Sentinel-Controlled Loop Exercises

Exercise 1: Price Calculator Task

Create a program that calculates the total cost of items in a shopping cart. Keep asking for item prices until the user enters any negative number. Calculate the total cost and count how many items were entered. Assume all valid prices are positive numbers.

Requirements:

• Sentinel: Any negative number
• Valid price range: Any positive number (assume all inputs are either valid prices or negative sentinels)
• Track total cost and item count
• Use all three parts: prime input, condition check, update input
• Display total items and total cost

Create /labs/lab12/exercise1/exercise1.py:

price = float(input())

# TODO: Your code here

print(item_count)
print(f"{total_cost:.2f}")

Exercise 2: Score Analyzer Task

Keep accepting test scores from the user until they enter a value outside the valid range. Calculate the total score, count of scores, and average score. Valid scores are in the range 0-100.

Requirements:

• Sentinel: Any value outside 0-100 range
• Valid score range: 0-100
• Calculate total, count, and average of scores
• Display count, total, and average

Create /labs/lab12/exercise2/exercise2.py:

score = float(input())

# TODO: Your code here

print(score_count)
print(total_score)
print(f"{average_score:.2f}")

Exercise 3: Age Statistics Calculator Task

Keep accepting ages from users until they type "done". Calculate the total age, count of ages, and average age. Assume all ages are in the range 1-120.

Requirements:

• Use "done" as the sentinel value
• Age range: 1-120 (assume all inputs are valid)
• Calculate total, count, and average of ages
• Display count, total, and average

Create /labs/lab12/exercise3/exercise3.py:

age_input = input()

# TODO: Your code here

print(age_count)
print(total_age)
print(f"{average_age:.2f}")

Exercise 4: Grade Classifier Task

Keep accepting student scores until the user types "end". For each score, classify it as "Pass" (60 or above) or "Fail" (below 60). Calculate and display the total number of passing scores, total number of failing scores, and the overall pass rate percentage.

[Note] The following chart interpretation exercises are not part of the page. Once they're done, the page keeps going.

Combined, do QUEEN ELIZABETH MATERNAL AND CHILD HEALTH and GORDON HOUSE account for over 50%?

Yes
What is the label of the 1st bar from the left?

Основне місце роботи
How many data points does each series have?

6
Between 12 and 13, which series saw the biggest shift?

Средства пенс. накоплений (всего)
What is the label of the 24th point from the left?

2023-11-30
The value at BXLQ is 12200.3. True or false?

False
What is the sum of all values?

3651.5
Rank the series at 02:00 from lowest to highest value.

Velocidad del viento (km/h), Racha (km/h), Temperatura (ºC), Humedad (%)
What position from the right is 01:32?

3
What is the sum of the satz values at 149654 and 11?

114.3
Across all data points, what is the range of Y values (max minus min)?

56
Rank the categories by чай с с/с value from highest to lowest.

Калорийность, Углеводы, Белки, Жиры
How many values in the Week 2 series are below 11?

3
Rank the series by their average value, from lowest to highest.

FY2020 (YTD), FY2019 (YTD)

Assume all scores are in the range 0-100.

Requirements:

• Use "end" as the sentinel value
• Score range: 0-100 (assume all inputs are valid)
• Classify each score as Pass (≥60) or Fail (<60)
• Count passing and failing scores separately
• Calculate pass rate percentage
• Display passing count, failing count, and pass rate

Create /labs/lab12/exercise4/exercise4.py:

score_input = input()

# TODO: Your code here

print(passing_count)
print(failing_count)
print(f"{pass_rate:.2f}")

Commit and Push Your Work

After completing all exercises, save all your files and commit them to your repository. Make sure your files are properly saved in the /labs/lab12/ directory, including exercise.py and all exercise folders with their Python files.

Use VS Code's source control panel to stage your changes, add a meaningful commit message like "Complete Lab 12: Sentinel-Controlled Loops", and push your changes to GitHub. Check your repository online to ensure all files have been uploaded successfully and that any automated tests pass.